SOURCE PASSAGE:
In this lab exercise, we will use a pretrained word embedding for our text classification task, instead of training our own embedding layer. 

## Setup

In [None]:
import io
import os
import shutil
import numpy as np
import tensorflow as tf

### Download the IMDb Dataset

Download the dataset using Keras file utility and do the clean-up as before

In [None]:
url = "https://ai.stanford.edu/~amaas/data/sentiment/aclImdb_v1.tar.gz"

dataset = tf.keras.utils.get_file("aclImdb_v1.tar.gz", url,
                                    untar=True, cache_dir='.',
                                    cache_subdir='')

dataset_dir = os.path.join(os.path.dirname(dataset), 'aclImdb')
train_dir = os.path.join(dataset_dir, 'train')

In [None]:
remove_dir = os.path.join(train_dir, 'unsup')
shutil.rmtree(remove_dir)

Next, create a `tf.data.Dataset` using `tf.keras.preprocessing.text_dataset_from_directory`. 

Use the `train` directory to create both train and validation datasets with a split of 20% for validation.

In [None]:
batch_size = 1024
seed = 123
train_ds = tf.keras.preprocessing.text_dataset_from_directory(
    'aclImdb/train', batch_size=batch_size, validation_split=0.2, 
    subset='training', seed=seed)
val_ds = tf.keras.preprocessing.text_dataset_from_directory(
    'aclImdb/train', batch_size=batch_size, validation_split=0.2, 
    subset='validation', seed=seed)

In [None]:
AUTOTUNE = tf.data.AUTOTUNE

train_ds = train_ds.cache().prefetch(buffer_size=AUTOTUNE)
val_ds = val_ds.cache().prefetch(buffer_size=AUTOTUNE)

## Text preprocessing

We then initialize a TextVectorization layer with the desired parameters to vectorize our movie reviews.

In [None]:
# Vocabulary size and number of words in a sequence.
VOCAB_SIZE = 10000
MAX_SEQUENCE_LENGTH = 200

# Use the text vectorization layer to normalize, split, and map strings to 
# integers.

STATED PROBLEM: Edit the lab exercise text between "val_ds = val_ds.cache().prefetch(buffer_size=AUTOTUNE)" and "our movie reviews.", inclusive, so that "movie reviews" becomes "film reviews", and give that part again.

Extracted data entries
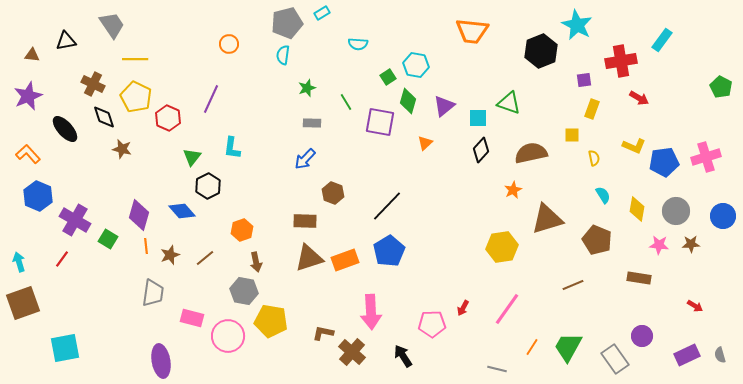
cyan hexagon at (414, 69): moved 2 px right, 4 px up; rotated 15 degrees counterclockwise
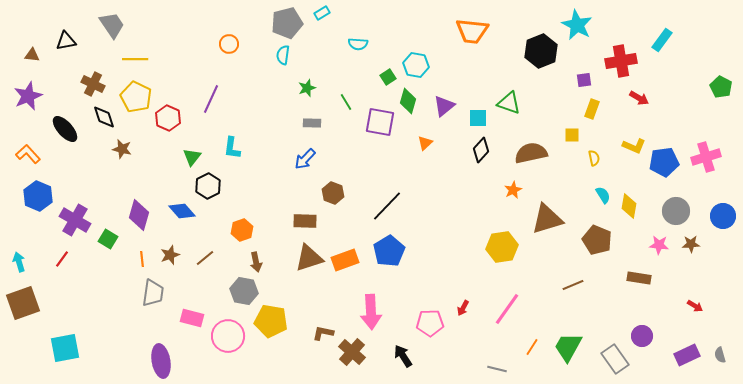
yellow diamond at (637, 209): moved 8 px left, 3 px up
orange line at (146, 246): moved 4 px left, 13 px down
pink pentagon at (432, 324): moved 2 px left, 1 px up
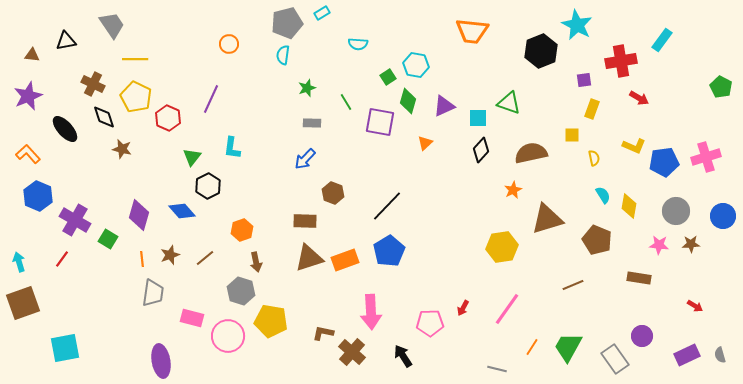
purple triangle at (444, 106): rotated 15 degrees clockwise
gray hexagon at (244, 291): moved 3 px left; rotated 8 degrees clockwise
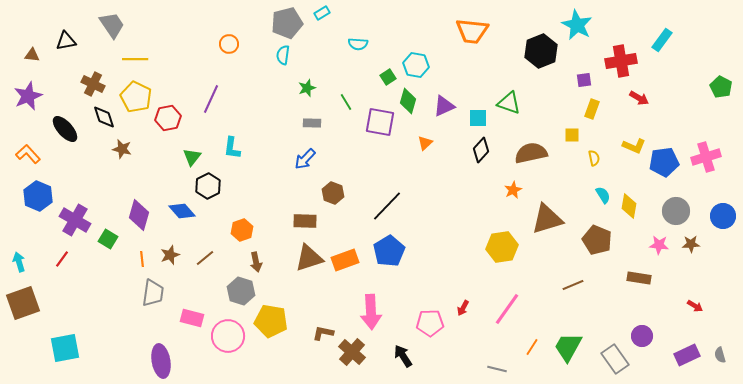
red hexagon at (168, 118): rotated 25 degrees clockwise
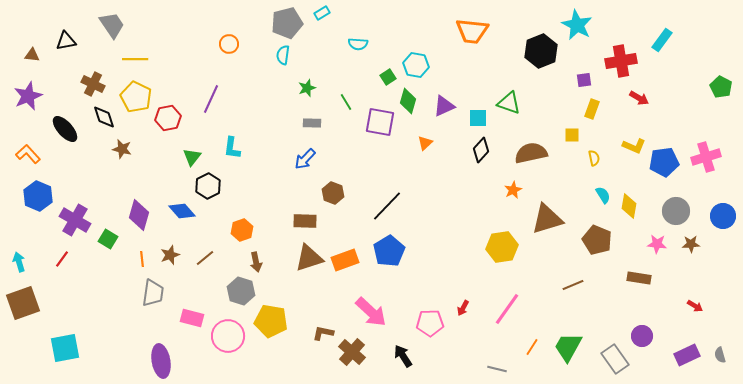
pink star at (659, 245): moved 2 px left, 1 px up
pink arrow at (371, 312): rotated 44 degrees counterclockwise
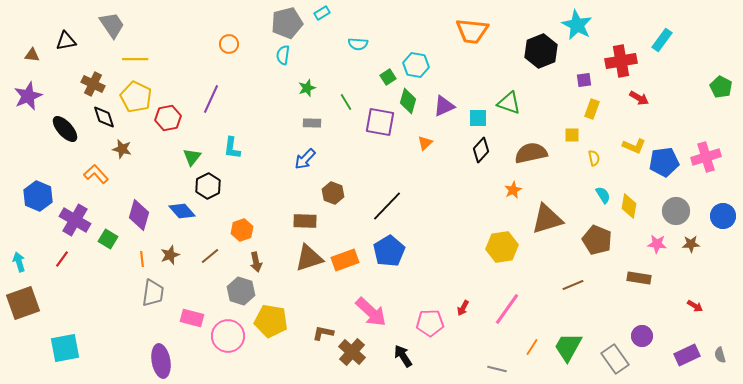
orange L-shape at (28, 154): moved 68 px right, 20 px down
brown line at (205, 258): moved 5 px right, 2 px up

RESULT OF THE EXERCISE:
val_ds = val_ds.cache().prefetch(buffer_size=AUTOTUNE)

## Text preprocessing

We then initialize a TextVectorization layer with the desired parameters to vectorize our film reviews.